(Read in the Daily Herald)
Useful. Different. Relevant.
Time was, those were the three most important words in the Daily Herald newsroom, as close to a collective mantra as a body of committed skeptics is likely to embrace. Our success depended on our ability to provide information and entertainment that aspired to those three standards. And, to be sure, they’re still our prime directive.
But consider the new vocabulary clamoring for contention: Metrics. Silos. Clickbait. Algorithm. Platform. Curation. Social media. Pageviews. Analytics. Chartbeat.
It’s a dizzying new lexicon, but it’s not only we news media folks whom it affects. It is also you, the reader. Or, you, the user, in a distinction increasingly important to some contemporary experts.
However you characterize your (eek! here comes another one!) news consumption, all these new notions have far-reaching and direct consequences as personal as the management of your local school and as expansive as the election of a new president.
This observation is evident in a broadcast conversation last week between National Public Radio anchor Robert Simon and Bloomberg View columnist Megan McArdle regarding her observations on what I’ll call political isolationism, a belief in the dominance of one’s personal point of view, assumed because it’s the only point of view one encounters. It’s these intellectual silos in which we all find ourselves, their walls strengthened because electronic curators — Google, Facebook, Netflix and practically every web monitor one can imagine — are constantly refining algorithms to select the news and entertainment we consume to assure that we only see that which we appreciate or support. Suddenly, we think everyone must agree with us, because our views and our preferences are automatically served up to us every time we fire up our (sigh, sorry) electronic devices.
“We don’t realize that we’re creating bubbles,” McArdle told Simon. ” … And so it comes to seem that the news universe, that people who agree with you are much more ubiquitous than they actually are. And that leads us to the conclusions that — I mean, I’ve been informed by voters that every single candidate who’s still there is completely unelectable.”
Now, layer onto this isolationist arrogance the influence of Chartbeat or pageview monitoring, and you gain an even greater appreciation for the complex demands for critical thinking that confront you in today’s (whew) media environment. In an article for the website Quartz, writer John West revisits a timeworn conflict for profit-reliant news media.

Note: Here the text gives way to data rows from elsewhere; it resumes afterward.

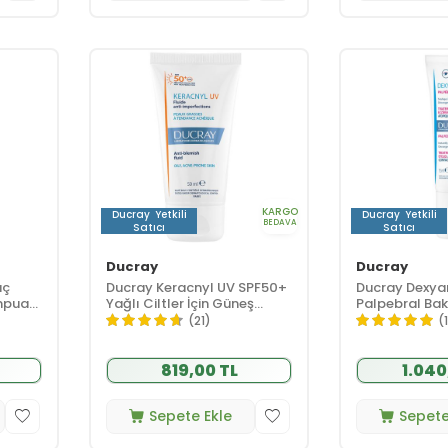
KARGO
Ducray
Yetkili
Ducray
Yetkili
BEDAVA
Satıcı
Satıcı
Ducray
Ducray
aç
Ducray Keracnyl UV SPF50+
Ducray Dexya
ampuan
Yağlı Ciltler İçin Güneş
Palpebral Bak
Koruyucu 50 ml
(21)
(
819,00 TL
1.040
Sepete Ekle
Sepete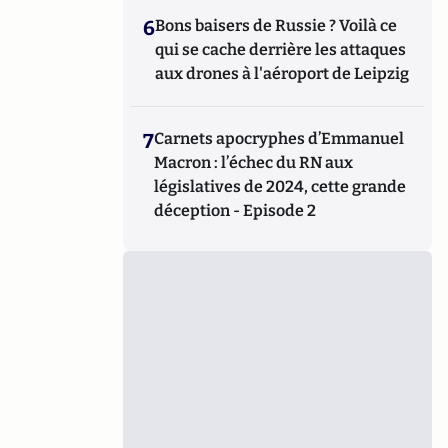
6
Bons baisers de Russie ? Voilà ce
qui se cache derrière les attaques
aux drones à l'aéroport de Leipzig
7
Carnets apocryphes d’Emmanuel
Macron : l’échec du RN aux
législatives de 2024, cette grande
déception - Episode 2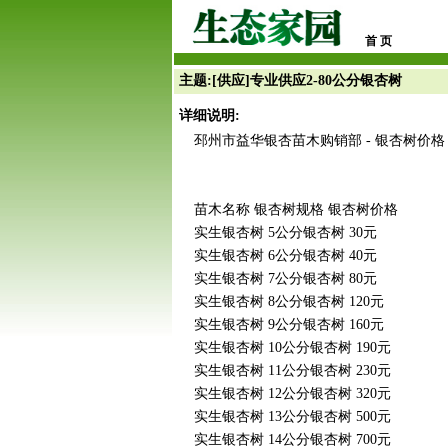
首 页
主题:[供应]专业供应2-80公分银杏树
详细说明:
邳州市益华银杏苗木购销部 - 银杏树价格
苗木名称 银杏树规格 银杏树价格
实生银杏树 5公分银杏树 30元
实生银杏树 6公分银杏树 40元
实生银杏树 7公分银杏树 80元
实生银杏树 8公分银杏树 120元
实生银杏树 9公分银杏树 160元
实生银杏树 10公分银杏树 190元
实生银杏树 11公分银杏树 230元
实生银杏树 12公分银杏树 320元
实生银杏树 13公分银杏树 500元
实生银杏树 14公分银杏树 700元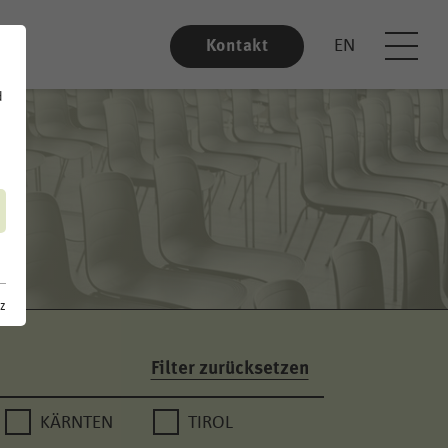
EN
Kontakt
d
z
Filter zurücksetzen
KÄRNTEN
TIROL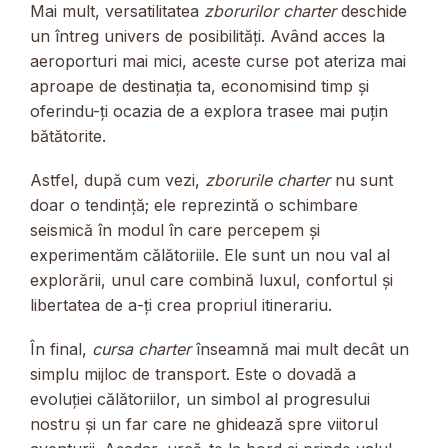
Mai mult, versatilitatea
zborurilor charter
deschide
un întreg univers de posibilități. Având acces la
aeroporturi mai mici, aceste curse pot ateriza mai
aproape de destinația ta, economisind timp și
oferindu-ți ocazia de a explora trasee mai puțin
bătătorite.
Astfel, după cum vezi,
zborurile charter
nu sunt
doar o tendință; ele reprezintă o schimbare
seismică în modul în care percepem și
experimentăm călătoriile. Ele sunt un nou val al
explorării, unul care combină luxul, confortul și
libertatea de a-ți crea propriul itinerariu.
În final,
cursa charter
înseamnă mai mult decât un
simplu mijloc de transport. Este o dovadă a
evoluției călătoriilor, un simbol al progresului
nostru și un far care ne ghidează spre viitorul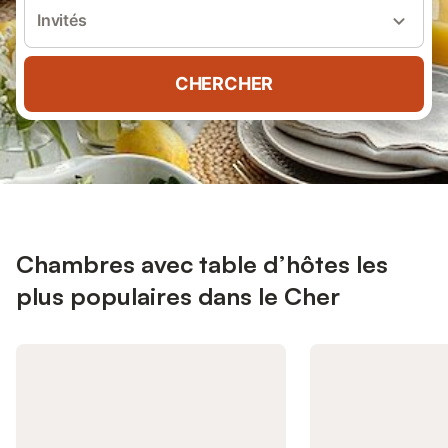
Invités
CHERCHER
Chambres avec table d’hôtes les
plus populaires dans le Cher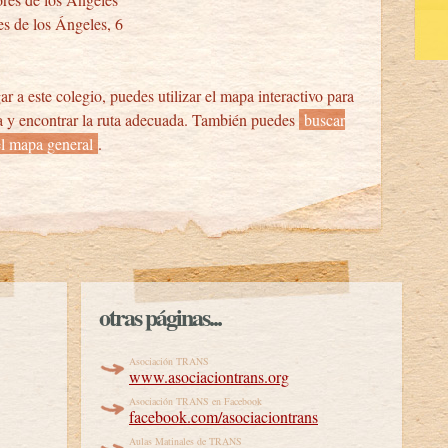
es de los Ángeles, 6
ar a este colegio, puedes utilizar el mapa interactivo para
sa y encontrar la ruta adecuada. También puedes
buscar
el mapa general
.
otras páginas...
Asociación TRANS
www.asociaciontrans.org
Asociación TRANS en Facebook
facebook.com/asociaciontrans
Aulas Matinales de TRANS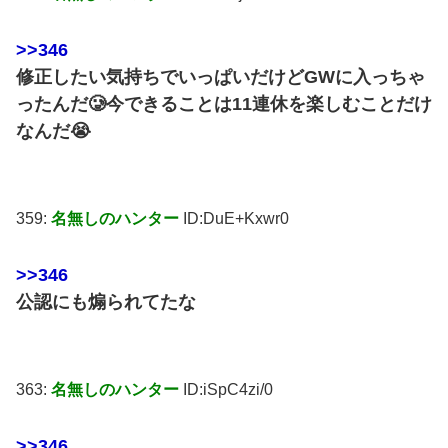
>>346
修正したい気持ちでいっぱいだけどGWに入っちゃ
ったんだ🥲今できることは11連休を楽しむことだけ
なんだ😭
359:
名無しのハンター
ID:DuE+Kxwr0
>>346
公認にも煽られてたな
363:
名無しのハンター
ID:iSpC4zi/0
>>346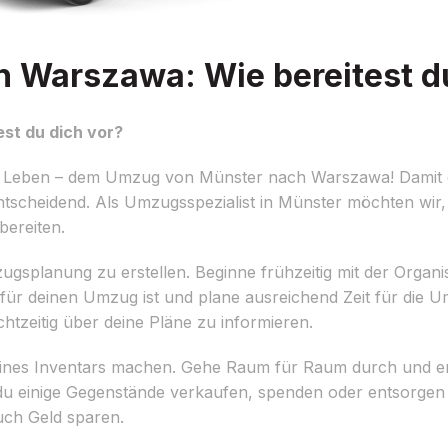
 Warszawa: Wie bereitest du
st du dich vor?
m Leben – dem Umzug von Münster nach Warszawa! Damit di
 entscheidend. Als Umzugsspezialist in Münster möchten wir
bereiten.
Umzugsplanung zu erstellen. Beginne frühzeitig mit der Organ
 für deinen Umzug ist und plane ausreichend Zeit für die 
tzeitig über deine Pläne zu informieren.
deines Inventars machen. Gehe Raum für Raum durch und e
u einige Gegenstände verkaufen, spenden oder entsorgen 
uch Geld sparen.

“In the one corner (is an approach holding) that media companies ought to give readers what they want, and that what readers want is more Kim Kardashian,” he writes. ” … In the other corner (is an approach that) values media not as a function of how much money it makes, but the civic movements it creates.”
And the conflict is mediated now, West notes, by systems, like the pageview monitor Chartbeat, that provide better measures than we’ve ever had for providing data about what information people want.

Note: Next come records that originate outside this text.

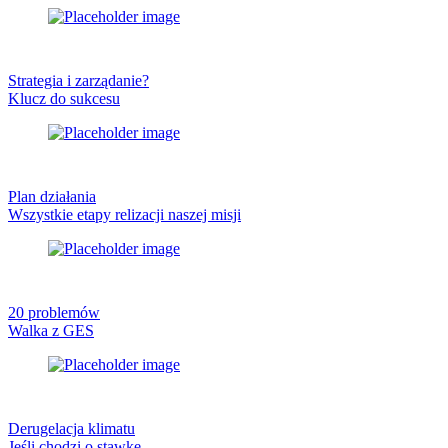
Strategia i zarządanie?
Klucz do sukcesu
Plan działania
Wszystkie etapy relizacji naszej misji
20 problemów
Walka z GES
Derugelacja klimatu
Jeśli chodzi o stawkę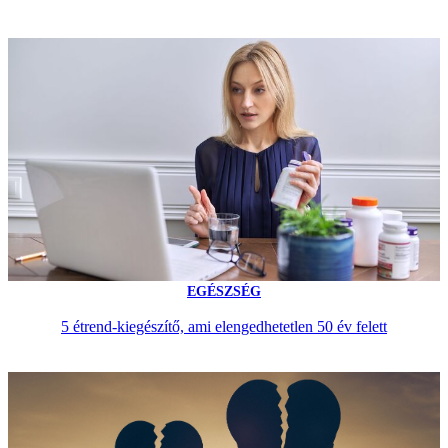
EGÉSZSÉG
5 étrend-kiegészítő, ami elengedhetetlen 50 év felett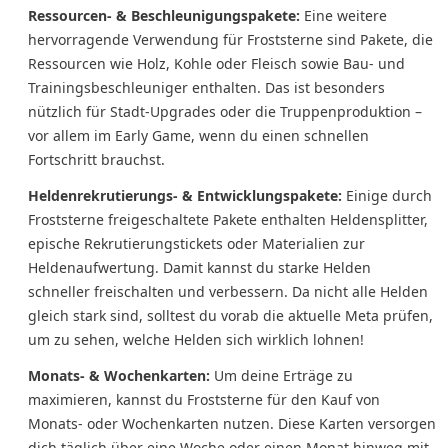
Ressourcen- & Beschleunigungspakete:
Eine weitere
hervorragende Verwendung für Froststerne sind Pakete, die
Ressourcen wie Holz, Kohle oder Fleisch sowie Bau- und
Trainingsbeschleuniger enthalten. Das ist besonders
nützlich für Stadt-Upgrades oder die Truppenproduktion –
vor allem im Early Game, wenn du einen schnellen
Fortschritt brauchst.
Heldenrekrutierungs- & Entwicklungspakete:
Einige durch
Froststerne freigeschaltete Pakete enthalten Heldensplitter,
epische Rekrutierungstickets oder Materialien zur
Heldenaufwertung. Damit kannst du starke Helden
schneller freischalten und verbessern. Da nicht alle Helden
gleich stark sind, solltest du vorab die aktuelle Meta prüfen,
um zu sehen, welche Helden sich wirklich lohnen!
Monats- & Wochenkarten:
Um deine Erträge zu
maximieren, kannst du Froststerne für den Kauf von
Monats- oder Wochenkarten nutzen. Diese Karten versorgen
dich täglich über eine Woche oder einen Monat hinweg mit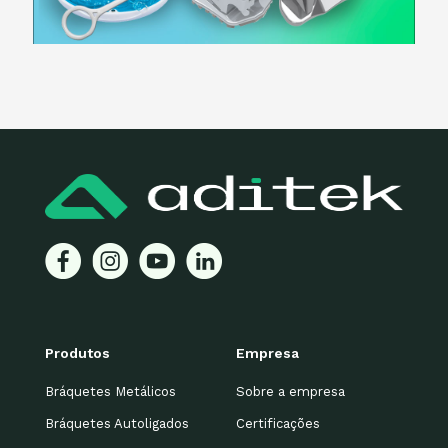
Produtos
Empresa
Bráquetes Metálicos
Sobre a empresa
Bráquetes Autoligados
Certificações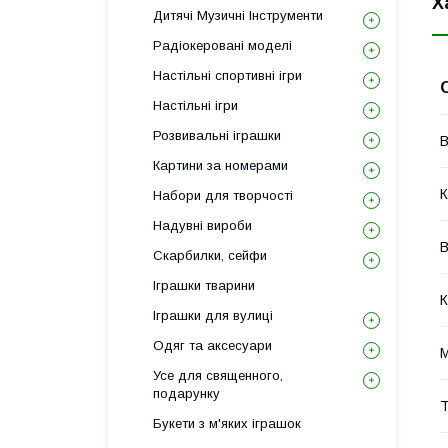
Х
Дитячі Музичні Інструменти
Радіокеровані моделі
Настільні спортивні ігри
Настільні ігри
Розвивальні іграшки
В
Картини за номерами
К
Набори для творчості
Надувні вироби
В
Скарбилки, сейфи
Іграшки тварини
К
Іграшки для вулиці
Одяг та аксесуари
М
Усе для священного,
подарунку
Т
Букети з м'яких іграшок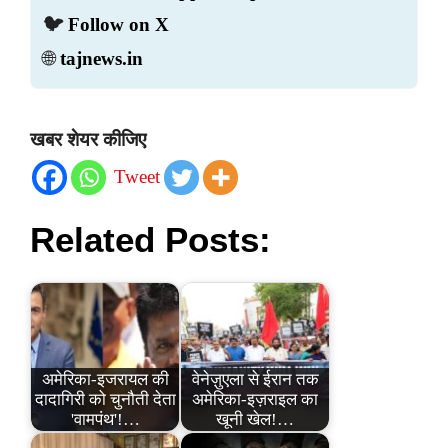
🐦
Follow on X
🌐
tajnews.in
खबर शेयर कीजिए
Tweet
Related Posts:
अमेरिका-इजरायल की
वेनेज़ुएला से ईरान तक
दादागिरी को चुनौती देता
अमेरिका-इज़राइल का
'वामपंथ'!…
खूनी खेल!…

In a discussion last week with journalists from various Chicago news media, I was interested to note how many of our organizations are integrating into our news discussions data from similar companies that monitor the aggregate web behavior of our users. It worries all of us. Are we making news decisions based on what people need to know in order to become more-informed citizens? Or based on the momentary pleasures they take from the comfort of their isolated information silos?
I was happy to note that all of us strive for a healthy balance in the use of these new metrics. We know how critical it is to take a running inventory of what seems to appeal most to our customers, but we also recognize, as West’s article emphasizes, that analyzing this information is very much an imperfect science.
One that brings us back to our original mantra — useful, different, relevant. Thanks to the algorithms force feeding you what the web thinks you want, you may have to go out in search of that which is different. But we’ll keep that concept in mind, along with a commitment to provide material that’s useful and relevant,
As with so many things, in an ever-more complicated world, the original, simple words are still the most valuable in the vocabulary.